NEW YORK-Interim results from an ongoing study of limited resections for some stage IA lung cancers are encouraging, a Japanese surgeon reported at the 3rd International Conference on Screening for Lung Cancer.

NEW YORK—Interim results from an ongoing study of limited resections for some stage IA lung cancers are encouraging, a Japanese surgeon reported at the 3rd International Conference on Screening for Lung Cancer.

Junji Yoshida, MD, PhD, attending surgeon, Department of Thoracic Oncology, National Cancer Center Hospital East, Kashiwa, explained that the study, launched in 1998, is based on a system of lung cancer classification introduced by

Masayuki Noguchi, MD, in 1995. Under this system, lung cancers 2 cm or smaller are classified into six types (see Table).

Carcinoma in Situ?

Based on histologic characteristics and prognosis, Dr. Noguchi concluded that type A, localized bronchioloalveolar carcinoma, and type B, localized bronchiolo-alveolar carcinoma with foci of collapse of alveolar structure, are carcinomas in situ. "If they are truly in situ carcinomas," Dr. Yoshida said, "limited resection is the management of choice for types A and B. As a result, at our institution, we are doing a clinical trial of limited resection for probable in situ adenocarcinoma in the lung periphery."

So far, 30 patients have been enrolled—13 men and 17 women. The median age at enrollment was 64 years (range, 40 to 74 years). All patients accepted into the study must have high-resolution CT scans suggestive of a type A or B tumor. These scans, Dr. Yoshida noted, have ground-glass attenuation but no pleural indentations or vascular convergence.

Patients must be fit enough to undergo lobectomy and systematic lymph node dissection, since intraoperative findings may dictate such management. Patients with a history of malignancy within the past 5 years are excluded.

Noguchi’s classification is confirmed by intraoperative frozen section, Dr. Yoshida said. Performing such classification from a frozen section is difficult, he acknowledged, and takes about an hour.

EvG Staining

The researchers have found EvG staining to be "a great aid in distinguishing types A and B from type C tumors," he said. The EvG stain reveals whether elastic fibers in the alveolar wall are intact. If the elastic fibers are destroyed by tumor cells, the tumor is considered type C. Although still localized, type C bronchi-oloalveolar carcinomas have foci of active fibroblastic proliferation.

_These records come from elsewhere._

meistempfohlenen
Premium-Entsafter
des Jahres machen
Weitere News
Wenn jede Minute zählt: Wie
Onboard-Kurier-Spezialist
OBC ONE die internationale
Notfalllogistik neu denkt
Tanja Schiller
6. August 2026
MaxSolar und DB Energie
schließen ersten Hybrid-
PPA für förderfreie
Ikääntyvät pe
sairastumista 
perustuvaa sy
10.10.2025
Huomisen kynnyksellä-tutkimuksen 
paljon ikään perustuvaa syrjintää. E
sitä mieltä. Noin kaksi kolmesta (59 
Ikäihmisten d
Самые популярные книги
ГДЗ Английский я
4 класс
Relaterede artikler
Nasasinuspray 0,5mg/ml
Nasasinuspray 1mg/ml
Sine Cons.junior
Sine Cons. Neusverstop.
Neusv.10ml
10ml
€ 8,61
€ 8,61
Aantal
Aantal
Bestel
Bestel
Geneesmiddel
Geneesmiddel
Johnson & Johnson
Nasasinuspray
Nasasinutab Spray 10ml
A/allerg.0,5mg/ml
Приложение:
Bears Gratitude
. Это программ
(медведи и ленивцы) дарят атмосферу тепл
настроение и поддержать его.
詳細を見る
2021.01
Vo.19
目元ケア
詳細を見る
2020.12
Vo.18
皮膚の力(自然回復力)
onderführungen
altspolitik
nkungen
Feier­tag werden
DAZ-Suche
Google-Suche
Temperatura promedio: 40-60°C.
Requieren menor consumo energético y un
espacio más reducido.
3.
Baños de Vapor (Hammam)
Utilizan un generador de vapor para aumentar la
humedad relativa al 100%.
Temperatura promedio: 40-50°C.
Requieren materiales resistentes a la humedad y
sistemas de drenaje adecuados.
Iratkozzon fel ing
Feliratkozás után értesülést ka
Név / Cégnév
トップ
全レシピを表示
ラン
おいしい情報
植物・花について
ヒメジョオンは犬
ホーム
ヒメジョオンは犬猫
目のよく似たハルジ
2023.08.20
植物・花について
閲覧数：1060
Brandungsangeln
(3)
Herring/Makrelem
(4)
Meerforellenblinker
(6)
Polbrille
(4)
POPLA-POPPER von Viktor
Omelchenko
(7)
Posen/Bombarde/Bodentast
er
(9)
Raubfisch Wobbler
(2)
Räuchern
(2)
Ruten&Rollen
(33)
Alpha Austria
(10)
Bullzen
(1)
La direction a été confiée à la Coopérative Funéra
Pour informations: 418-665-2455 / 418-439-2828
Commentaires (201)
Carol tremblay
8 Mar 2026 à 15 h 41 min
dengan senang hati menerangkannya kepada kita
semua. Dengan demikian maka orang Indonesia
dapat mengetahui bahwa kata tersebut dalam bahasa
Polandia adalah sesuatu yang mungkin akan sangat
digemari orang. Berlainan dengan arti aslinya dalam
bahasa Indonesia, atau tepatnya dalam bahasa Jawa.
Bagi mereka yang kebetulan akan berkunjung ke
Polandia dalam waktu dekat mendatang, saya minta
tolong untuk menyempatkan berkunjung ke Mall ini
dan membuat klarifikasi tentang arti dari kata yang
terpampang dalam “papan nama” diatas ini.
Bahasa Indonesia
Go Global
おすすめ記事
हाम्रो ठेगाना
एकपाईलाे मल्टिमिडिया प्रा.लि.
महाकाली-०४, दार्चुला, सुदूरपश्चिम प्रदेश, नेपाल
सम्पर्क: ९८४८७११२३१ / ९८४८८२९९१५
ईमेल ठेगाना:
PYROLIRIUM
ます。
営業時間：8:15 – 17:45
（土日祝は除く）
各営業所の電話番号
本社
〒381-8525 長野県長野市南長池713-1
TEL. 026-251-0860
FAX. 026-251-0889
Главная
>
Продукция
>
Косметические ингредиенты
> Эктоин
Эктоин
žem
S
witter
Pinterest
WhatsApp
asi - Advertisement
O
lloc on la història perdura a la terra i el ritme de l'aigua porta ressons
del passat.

Diagnoses in the series include 1 type A tumor, 14 type B tumors, 3 cases of atypical adenomatous hyperplasia, 3 cases of fibrosis, and 1 granuloma. "In one case," Dr. Yoshida said, "frozen section diagnosis of type B was corrected to type C by postoperative pathologic study." Tumor diameters ranged from 5 mm to 2 cm, with a mean of 1.2 cm.

Wedge resections were performed in 20 patients, segmentectomies in 3, and lobectomy and lymph node dissection in 7. Video-assisted thoracic surgery utilizing three ports was used for 17 of the procedures, Dr. Yoshida noted. Resection margins of 1 cm are required for all type A and B tumors.

With no recurrences to date in the patients with malignant tumors, Dr. Yoshida is encouraged by the interim results. "With only 2 years of follow-up in this study," he said, "it is too early for strong conclusions, but Dr. Noguchi’s conclusions appear to be valid."